> JOB ITEM A: Reproduce the article about Amy Herzog's plays in full, word for word.

What do you do with a family heirloom such as Marxism? It’s not the kind you can sit on a mantelpiece or hang in a wardrobe. But it is the kind you can write a play about, which is what New York dramatist Amy Herzog has done — twice.
The first, After the Revolution, hinged on the readjustment that Herzog’s family had to make when it was revealed that her late grandfather Joe, a communist from the Jewish, paternal side of Herzog’s family, was not quite the star of socialism that many had thought — indeed not to anyone but the most committed of communists.
“In 1999, my family learned that my grandfather Joe Joseph had passed secrets to the Soviet Union during World War II,” Herzog explains. “This was a big blow to my family because he had been a hero.”
Herzog ruffled a few familial feathers by turning the family drama into a stage play. But perhaps most sanguine of all about production was Joe’s wife Leepee, who not only inspired the character of Vera in After the Revolution but turns up again as a frail but formidable Jewish communist grandmother in 4,000 Miles, which makes its UK debut next week at The Print Room in west London, having won a prestigious off-Broadway Obie award when it was first staged in 2010. The New York Times hailed it as “altogether wonderful”.

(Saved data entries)
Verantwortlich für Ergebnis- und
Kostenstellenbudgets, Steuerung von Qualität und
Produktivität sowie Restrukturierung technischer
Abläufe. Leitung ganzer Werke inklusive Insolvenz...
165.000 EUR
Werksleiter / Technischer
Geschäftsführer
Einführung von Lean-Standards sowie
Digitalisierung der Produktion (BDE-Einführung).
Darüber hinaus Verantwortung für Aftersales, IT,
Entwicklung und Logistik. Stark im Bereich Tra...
==
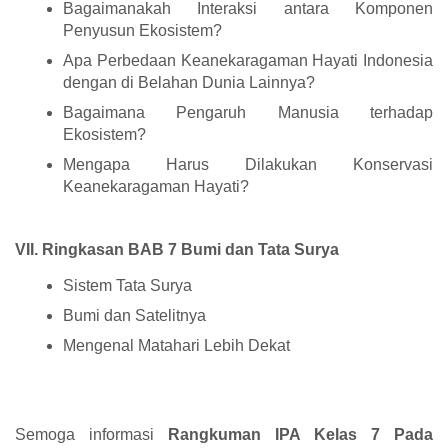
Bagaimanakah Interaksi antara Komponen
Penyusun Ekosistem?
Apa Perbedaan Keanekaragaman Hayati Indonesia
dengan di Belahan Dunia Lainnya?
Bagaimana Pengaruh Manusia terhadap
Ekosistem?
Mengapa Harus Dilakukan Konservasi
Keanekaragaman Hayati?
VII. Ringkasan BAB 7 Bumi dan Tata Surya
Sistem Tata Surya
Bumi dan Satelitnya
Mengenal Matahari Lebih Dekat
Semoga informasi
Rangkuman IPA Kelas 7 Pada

> JOB ITEM B: Copy the listing lines from the line with "Verantwortlich für Ergebnis- und" to the line with "Entwicklung und Logistik.", including both of those lines, without any changes.

> WRITTEN RESPONSE A:
What do you do with a family heirloom such as Marxism? It’s not the kind you can sit on a mantelpiece or hang in a wardrobe. But it is the kind you can write a play about, which is what New York dramatist Amy Herzog has done — twice.
The first, After the Revolution, hinged on the readjustment that Herzog’s family had to make when it was revealed that her late grandfather Joe, a communist from the Jewish, paternal side of Herzog’s family, was not quite the star of socialism that many had thought — indeed not to anyone but the most committed of communists.
“In 1999, my family learned that my grandfather Joe Joseph had passed secrets to the Soviet Union during World War II,” Herzog explains. “This was a big blow to my family because he had been a hero.”
Herzog ruffled a few familial feathers by turning the family drama into a stage play. But perhaps most sanguine of all about production was Joe’s wife Leepee, who not only inspired the character of Vera in After the Revolution but turns up again as a frail but formidable Jewish communist grandmother in 4,000 Miles, which makes its UK debut next week at The Print Room in west London, having won a prestigious off-Broadway Obie award when it was first staged in 2010. The New York Times hailed it as “altogether wonderful”.

> WRITTEN RESPONSE B:
Verantwortlich für Ergebnis- und
Kostenstellenbudgets, Steuerung von Qualität und
Produktivität sowie Restrukturierung technischer
Abläufe. Leitung ganzer Werke inklusive Insolvenz...
165.000 EUR
Werksleiter / Technischer
Geschäftsführer
Einführung von Lean-Standards sowie
Digitalisierung der Produktion (BDE-Einführung).
Darüber hinaus Verantwortung für Aftersales, IT,
Entwicklung und Logistik. Stark im Bereich Tra...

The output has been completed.